A Tale of Anarchy in South Africa

As the political crisis deepens, clashes between residents and police shake Sebokeng township

NINETEEN-YEAR-OLD Andrew Motaung sees little reason to be hopeful. In the height of township unrest two years ago his brother was shot and killed in a clash with police.

"I don't see any change from two years ago," Mr. Motaung said as he gathered with mourners Saturday at the two-room home of a man who was shot in the township's strife-torn Zone 14 neighborhood on July 3.

"When we see the police coming we run away. We don't know what to do," he said. "If we could get weapons everything would be all right. The political organizations should provide us with weapons."

Sebokeng, a dusty township of about 250,000 people roughly 30 miles south of Johannesburg, has become a symbol of impending anarchy as South Africa's political crisis deepens.

Political violence has intensified since clashes first broke out between supporters of the African National Congress (ANC) and the Zulu-based Inkatha Freedom Party two years ago.

The violence here, which began in the single-sex hostels, has claimed hundreds of lives. Today, however, the conflict has shifted: Community members are now trying to protect themselves from those who are supposed to protect them.

The township is regarded as an ANC stronghold and a no-go area for Inkatha supporters. Fighting now is between residents and the police. Several policemen have been killed by unidentified gunmen in recent weeks in a pattern reminiscent of a failed insurrection in the mid-1980s.

Two policemen were killed here over the weekend prompting the Law and Order Ministry to issue a statement yesterday hinting at tough security action to prevent "a slide into anarchy and lawlessness."

Strangers enter the township at their peril, even by day. At night the combination of dust and coal-smoke from fires - trying to keep the bitter winter cold at bay - reduce visibility to almost nil.

This reporter was met at the outskirts of the township by ANC officials before dusk and escorted through the streets to the home of a recent victim of police shooting.

Once darkness fell, the streets became eerily quiet, a silence punctuated by an occasional gunshot or a passing police vehicle.

Six weeks ago, after a weekend in which 18 residents were gunned down by unidentified assailants, the community decided to take control of the township. Residents dug trenches and erected makeshift barricades with boulders, metal drums, and tree trunks.

Youths manned the makeshift roadblocks, questioning motorists about their identity and searching vehicles.

The youthful revolutionaries soon began to claim that Sebokeng was a "liberated zone."

But on July 7 police moved into Zone 14 and shot dead three residents in an attack that shattered the windows of dozens of homes.

Several eyewitnesses describe the incident as a random attack by police officers who had been targeted by the community because of their alleged role in shooting residents in an earlier clash.

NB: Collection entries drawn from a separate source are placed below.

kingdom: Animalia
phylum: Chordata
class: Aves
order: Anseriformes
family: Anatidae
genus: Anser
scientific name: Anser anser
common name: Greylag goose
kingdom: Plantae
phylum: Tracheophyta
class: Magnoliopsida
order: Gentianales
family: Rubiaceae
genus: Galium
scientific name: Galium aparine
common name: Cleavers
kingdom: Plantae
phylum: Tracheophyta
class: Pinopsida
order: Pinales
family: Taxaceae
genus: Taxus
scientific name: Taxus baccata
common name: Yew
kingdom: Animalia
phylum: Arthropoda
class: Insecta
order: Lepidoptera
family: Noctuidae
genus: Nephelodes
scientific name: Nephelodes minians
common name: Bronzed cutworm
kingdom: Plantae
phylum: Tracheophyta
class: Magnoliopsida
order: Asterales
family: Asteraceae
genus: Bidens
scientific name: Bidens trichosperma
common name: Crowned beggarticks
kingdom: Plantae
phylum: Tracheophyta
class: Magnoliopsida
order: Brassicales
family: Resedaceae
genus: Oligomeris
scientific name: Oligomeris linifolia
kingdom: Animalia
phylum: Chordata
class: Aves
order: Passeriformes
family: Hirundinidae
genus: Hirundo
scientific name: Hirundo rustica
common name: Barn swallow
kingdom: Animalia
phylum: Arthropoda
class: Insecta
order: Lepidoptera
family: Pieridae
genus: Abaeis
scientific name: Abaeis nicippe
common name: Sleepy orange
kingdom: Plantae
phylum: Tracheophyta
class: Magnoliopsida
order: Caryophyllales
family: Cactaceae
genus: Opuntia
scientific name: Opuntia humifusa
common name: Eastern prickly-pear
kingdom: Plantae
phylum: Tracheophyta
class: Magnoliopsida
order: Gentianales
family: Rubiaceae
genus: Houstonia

"They went on a killing spree," says an emotional Mary Mpshe, a neighbor of Joseph Gosenyane, who was killed in the attack.

Later that day residents retaliated, torching the homes of several policemen. That evening, according to residents, police returned to Zone 14 and threw gasoline bombs into several homes. One victim of a gasoline bomb was this reporter's host - the ANC deputy chairman in Sebokeng, Sam Mothibeli.

After the attack, which shattered all the windows of his three-room house and damaged the bedroom, Mr. Mothibeli sent his family to a safer place. For the past three days he has been trying to get the glass replaced but the glaziers are reluctant to enter the township.

While this reporter spoke to Mothibeli in his home, a police armored vehicle parked opposite the house. Plain-clothes figures emerged and stalked in the shadows on-and-off during the evening.

Police have dubbed the Zone 14 neighborhood "Beirut" because of the barricades and trenches that make many of the streets impassable to police Caspirs - armored vehicles that patrol the township and launch unexpected raids on activists.

ANC officials and residents in the area reject this description and blame the police for destabilizing the neighborhood.

"There is no protection from the police," says Lily Matloung. "They are the ones who are attacking and killing the people. They are the cause of the problem."

ANC Youth League leaders insist that the barricades are an attempt to establish control in the township. In some neighborhoods, however, barricade patrols were hijacked by criminals who then demanded money from motorists even if they were residents returning home.

"After the barricades were erected the rate of killings dropped sharply," says Lebohang Mahanta, an executive member of the Youth League in Sebokeng and chairman of the Sebokeng branch of the South African Communist Party.

"The barricades are the only way of defending the community," Mr. Mahanta says.

He sides with those in the ANC advocating insurrection rather than negotiation with the government. He has high expectations that the ANC's campaign of national protest - which culminates with a five-day work strike on Aug. 3 - will succeed in pressuring President Frederik de Klerk to accept the principle of majority rule.

"But a political solution will have credibility only if people perceive some practical results on the ground," Mahanta says. "Winning the vote is important but it is not all we want. We want to see an improvement in conditions, too."